• [JOB]
Where does the string "nadhled" appear in the listing below? Copy every line where it does.

• [STORED DATA]

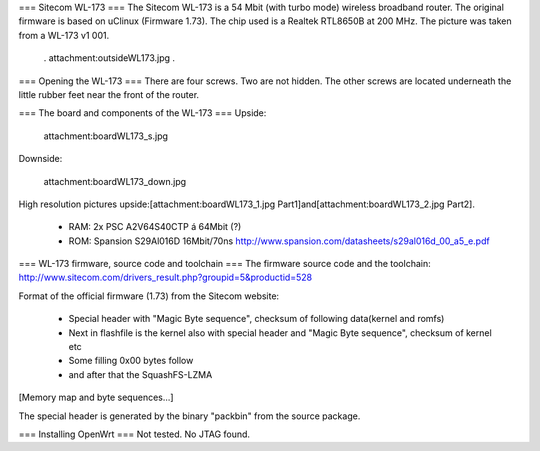 === Sitecom WL-173 ===
The Sitecom WL-173 is a 54 Mbit (with turbo mode) wireless broadband router. The original firmware is based on uClinux (Firmware 1.73). The chip used is a Realtek RTL8650B at 200 MHz. The picture was taken from a WL-173 v1 001.

 . attachment:outsideWL173.jpg
 .
=== Opening the WL-173 ===
There are four screws. Two are not hidden. The other screws are located underneath the little rubber feet near the front of the router.



=== The board and components of the WL-173 ===
Upside:



 attachment:boardWL173_s.jpg



Downside:



 attachment:boardWL173_down.jpg



High resolution pictures upside:[attachment:boardWL173_1.jpg Part1]and[attachment:boardWL173_2.jpg Part2].

 * RAM: 2x PSC A2V64S40CTP á 64Mbit (?)
 * ROM: Spansion S29Al016D 16Mbit/70ns http://www.spansion.com/datasheets/s29al016d_00_a5_e.pdf
=== WL-173 firmware, source code and toolchain ===
The firmware source code and the toolchain: http://www.sitecom.com/drivers_result.php?groupid=5&productid=528

Format of the official firmware (1.73) from the Sitecom website:

 * Special header with "Magic Byte sequence", checksum of following data(kernel and romfs)
 * Next in flashfile is the kernel also with special header and "Magic Byte sequence", checksum of kernel etc
 * Some filling 0x00 bytes follow
 * and after that the SquashFS-LZMA
[Memory map and byte sequences...]

The special header is generated by the binary "packbin" from the source package.

=== Installing OpenWrt ===
Not tested. No JTAG found.

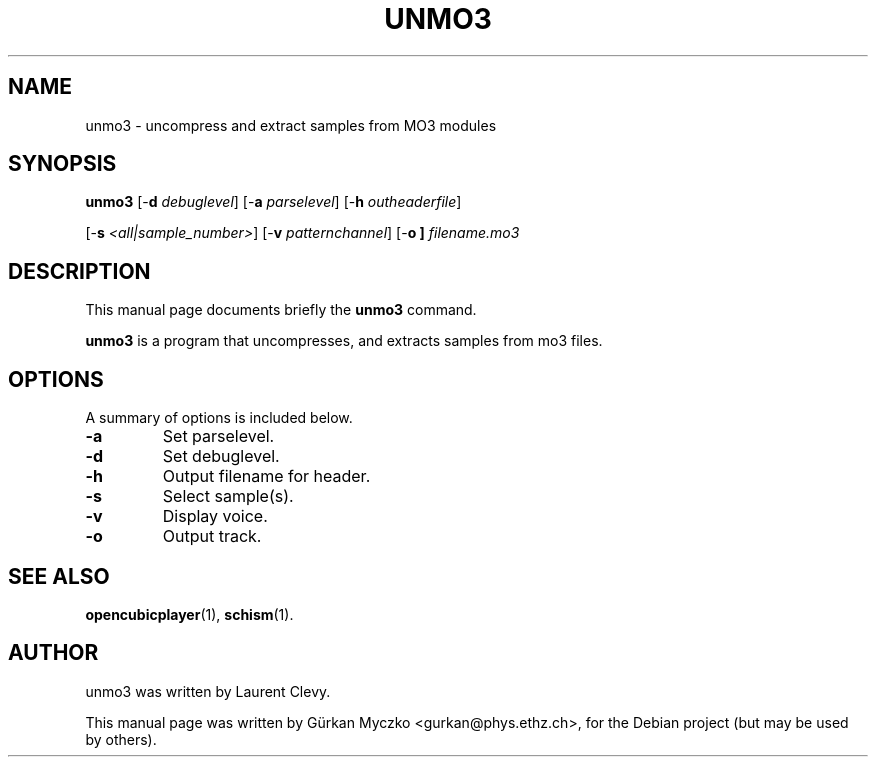 .TH UNMO3 1 "November 13, 2007"
.SH NAME
unmo3 \- uncompress and extract samples from MO3 modules
.SH SYNOPSIS
.B unmo3
[\-\fBd
.IR debuglevel ]
[\-\fBa
.IR parselevel ]
[\-\fBh
.IR outheaderfile ]

[\-\fBs
.IR <all|sample_number> ]
[\-\fBv
.IR patternchannel ]
[\-\fBo ]
.IR filename.mo3
.SH DESCRIPTION
This manual page documents briefly the
.B unmo3
command.
.PP
\fBunmo3\fP is a program that uncompresses, and extracts samples from mo3 files.
.SH OPTIONS
A summary of options is included below.
.TP
.B \-a
Set parselevel.
.TP
.B \-d
Set debuglevel.
.TP
.B \-h
Output filename for header.
.TP
.B \-s
Select sample(s).
.TP
.B \-v
Display voice.
.TP
.B \-o
Output track.
.SH SEE ALSO
.BR opencubicplayer (1),
.BR schism (1).
.br
.SH AUTHOR
unmo3 was written by Laurent Clevy.
.PP
This manual page was written by Gürkan Myczko <gurkan@phys.ethz.ch>,
for the Debian project (but may be used by others).
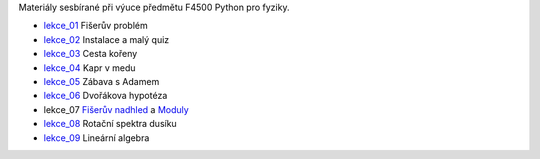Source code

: Materiály sesbírané při výuce předmětu F4500 Python pro fyziky.

* lekce_01_ Fišerův problém
* lekce_02_ Instalace a malý quiz
* lekce_03_ Cesta kořeny
* lekce_04_ Kapr v medu
* lekce_05_ Zábava s Adamem
* lekce_06_ Dvořákova hypotéza
* lekce_07 `Fišerův nadhled`_ a Moduly_
* lekce_08_ Rotační spektra dusíku
* lekce_09_ Lineární algebra

.. _lekce_01: https://github.com/ziky5/F4500_Python_pro_fyziky/blob/master/lekce_01/praktikum.ipynb
.. _lekce_02: https://github.com/ziky5/F4500_Python_pro_fyziky/blob/master/lekce_02/praktikum.ipynb
.. _lekce_03: https://github.com/ziky5/F4500_Python_pro_fyziky/blob/master/lekce_03/cestakoreny.ipynb
.. _lekce_04: https://github.com/ziky5/F4500_Python_pro_fyziky/blob/master/lekce_04/Kapr_v_medu.ipynb
.. _lekce_05: https://github.com/ziky5/F4500_Python_pro_fyziky/blob/master/lekce_05/particles_in_fields.ipynb
.. _lekce_06: https://github.com/ziky5/F4500_Python_pro_fyziky/blob/master/lekce_06/Dvo%C5%99%C3%A1kova%20hypot%C3%A9za%20-%20vzorov%C3%A9%20%C5%99e%C5%A1en%C3%AD.ipynb
.. _Fišerův nadhled: https://github.com/ziky5/F4500_Python_pro_fyziky/blob/master/lekce_07/FiseruvNadhled.ipynb
.. _Moduly: https://github.com/ziky5/F4500_Python_pro_fyziky/blob/master/lekce_07/Moduly.ipynb
.. _lekce_08: https://github.com/ziky5/F4500_Python_pro_fyziky/blob/master/lekce_08/N2spec.ipynb
.. _lekce_09: https://github.com/ziky5/F4500_Python_pro_fyziky/blob/master/lekce_09/Linearni_algebra.ipynb
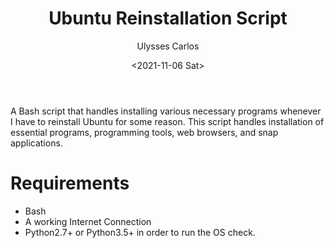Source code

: #+title: Ubuntu Reinstallation Script
#+author: Ulysses Carlos
#+date: <2021-11-06 Sat>

A Bash script that handles installing various necessary programs whenever I have to reinstall Ubuntu for some reason.
This script handles installation of essential programs, programming tools, web browsers, and snap applications.

* Requirements
+ Bash
+ A working Internet Connection
+ Python2.7+ or Python3.5+ in order to run the OS check.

• [RESPONSE]
* lekce_07 `Fišerův nadhled`_ a Moduly_
.. _Fišerův nadhled: https://github.com/ziky5/F4500_Python_pro_fyziky/blob/master/lekce_07/FiseruvNadhled.ipynb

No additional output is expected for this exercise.